In spite of the limitations and issues related to sample analysis for organochlorines and thyroid hormones described above, the present study has a number of strengths, including generally similar trends for results in both sampling cycles for the primary findings, large number of participants, population-based sampling design, and consistency with results of toxicologic studies in animals. Despite the fact that decreases of PCBs and/or PCDDs over time have been noted in cross-sectional and longitudinal studies (Hagmar et al. 2006; Schecter et al. 2005), the U.S. population continues to be exposed to low levels of these persistent chemicals, primarily through a dietary route.

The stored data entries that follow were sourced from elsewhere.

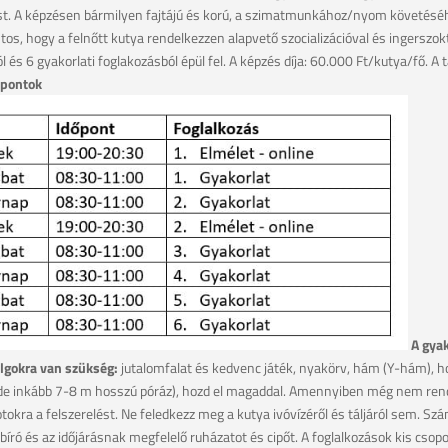
st. A képzésen bármilyen fajtájú és korú, a szimatmunkához/nyom követéséh
ntos, hogy a felnőtt kutya rendelkezzen alapvető szocializációval és ingerszok
 és 6 gyakorlati foglakozásból épül fel. A képzés díja: 60.000 Ft/kutya/fő. A 
őpontok
A gyak
lgokra van szükség:
jutalomfalat és kedvenc játék, nyakörv, hám (Y-hám), h
 de inkább 7-8 m hosszú póráz), hozd el magaddal. Amennyiben még nem rende
otokra a felszerelést. Ne feledkezz meg a kutya ivóvízéről és táljáról sem. 
pabíró és az időjárásnak megfelelő ruházatot és cipőt. A foglalkozások kis cs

The data show a dose-dependent decrease in total T4 with exposure to dioxin-like TEQs, with an average decrease of 0.75 μg/dL, or 9% of average T4 levels, in the highest quintile compared with the lowest quintile in women, and suggests that older adults, who have a high risk of thyroid disease, may be more at risk for disruption of thyroid hormone homeostasis by organochlorines than younger adults.
This research was supported in part by the Centers for Disease Control and Prevention Training Program grant 1 T01 CD000189-01.